(Aufgaben)
(1) Schreibe jeden Satz aus dem Text heraus, in dem das Wort „Wohnung“ vorkommt.
(2) Gib aus dem Text wortgetreu den Abschnitt wieder, der mit den Worten „Es gab zwischen“ anfängt und mit „warum auch immer.“ schließt.

(Text)
○ ○ ○
Es gab zwischen dem ganzen Müll in der Wohnung exakt einen freien Pfad, den man noch nehmen konnte. Klar, irgendwie musste er ja noch vom Computer zur Toilette und zurück kommen. Zu der Zeit kam ich noch halbwegs zurecht und ich habe die Wohnung im Rahmen meiner Möglichkeit und mit Unterstützung eines Freundes zwar nicht grundsaniert, aber in einen deutlich besseren Zustand gebracht. Irgendwann brauchte ich die Wohnung nicht mehr, gab ihm den Schlüssel zurück. Tenor danach war: Ich hätte seine Wohnung verwüstet. Ich bin heute noch, nicht wütend, aber verdammt traurig wenn ich daran denke, wie kaputt das eigentlich alles war. Auch an das Lachen meiner Mutter erinnere ich mich noch, als ich sagte, dass ich die Wohnung nur betrunken aushalte. Das fand sie lustig, warum auch immer.
○ ○ ○
Datensätze aus einer Datenquelle
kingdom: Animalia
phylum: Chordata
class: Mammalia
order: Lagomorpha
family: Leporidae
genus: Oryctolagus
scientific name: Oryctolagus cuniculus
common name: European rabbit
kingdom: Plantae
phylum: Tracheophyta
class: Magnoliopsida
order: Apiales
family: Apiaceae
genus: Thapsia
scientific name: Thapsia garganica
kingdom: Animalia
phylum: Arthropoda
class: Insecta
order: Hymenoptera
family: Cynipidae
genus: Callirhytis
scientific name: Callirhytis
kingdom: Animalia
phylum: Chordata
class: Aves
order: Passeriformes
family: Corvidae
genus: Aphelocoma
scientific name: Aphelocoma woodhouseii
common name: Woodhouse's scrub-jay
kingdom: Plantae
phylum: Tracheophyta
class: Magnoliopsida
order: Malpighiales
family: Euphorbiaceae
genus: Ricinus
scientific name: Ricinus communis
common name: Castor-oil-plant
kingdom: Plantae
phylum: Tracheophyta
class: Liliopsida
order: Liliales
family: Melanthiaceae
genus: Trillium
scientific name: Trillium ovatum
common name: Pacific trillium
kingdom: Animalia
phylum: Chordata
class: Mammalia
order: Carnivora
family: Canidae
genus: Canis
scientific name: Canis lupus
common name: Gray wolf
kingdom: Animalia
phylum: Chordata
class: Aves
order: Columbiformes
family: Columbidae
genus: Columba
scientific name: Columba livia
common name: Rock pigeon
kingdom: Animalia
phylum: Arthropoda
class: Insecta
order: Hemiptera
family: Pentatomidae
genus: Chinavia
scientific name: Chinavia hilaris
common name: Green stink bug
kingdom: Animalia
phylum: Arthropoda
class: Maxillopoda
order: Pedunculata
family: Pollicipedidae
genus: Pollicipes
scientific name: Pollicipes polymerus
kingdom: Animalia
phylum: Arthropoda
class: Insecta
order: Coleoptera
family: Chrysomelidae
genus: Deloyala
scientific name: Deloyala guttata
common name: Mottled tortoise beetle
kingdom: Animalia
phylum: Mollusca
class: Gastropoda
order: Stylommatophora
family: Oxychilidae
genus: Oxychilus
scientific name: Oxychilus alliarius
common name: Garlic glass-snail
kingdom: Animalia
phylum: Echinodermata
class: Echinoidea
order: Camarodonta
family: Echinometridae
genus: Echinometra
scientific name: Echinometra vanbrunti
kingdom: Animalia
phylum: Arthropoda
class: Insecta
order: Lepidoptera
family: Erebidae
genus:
○ ○ ○
(Lösungen)
(1)
- Es gab zwischen dem ganzen Müll in der Wohnung exakt einen freien Pfad, den man noch nehmen konnte.
- Zu der Zeit kam ich noch halbwegs zurecht und ich habe die Wohnung im Rahmen meiner Möglichkeit und mit Unterstützung eines Freundes zwar nicht grundsaniert, aber in einen deutlich besseren Zustand gebracht.
- Irgendwann brauchte ich die Wohnung nicht mehr, gab ihm den Schlüssel zurück.
- Tenor danach war: Ich hätte seine Wohnung verwüstet.
- Auch an das Lachen meiner Mutter erinnere ich mich noch, als ich sagte, dass ich die Wohnung nur betrunken aushalte.

(2)
Es gab zwischen dem ganzen Müll in der Wohnung exakt einen freien Pfad, den man noch nehmen konnte. Klar, irgendwie musste er ja noch vom Computer zur Toilette und zurück kommen. Zu der Zeit kam ich noch halbwegs zurecht und ich habe die Wohnung im Rahmen meiner Möglichkeit und mit Unterstützung eines Freundes zwar nicht grundsaniert, aber in einen deutlich besseren Zustand gebracht. Irgendwann brauchte ich die Wohnung nicht mehr, gab ihm den Schlüssel zurück. Tenor danach war: Ich hätte seine Wohnung verwüstet. Ich bin heute noch, nicht wütend, aber verdammt traurig wenn ich daran denke, wie kaputt das eigentlich alles war. Auch an das Lachen meiner Mutter erinnere ich mich noch, als ich sagte, dass ich die Wohnung nur betrunken aushalte. Das fand sie lustig, warum auch immer.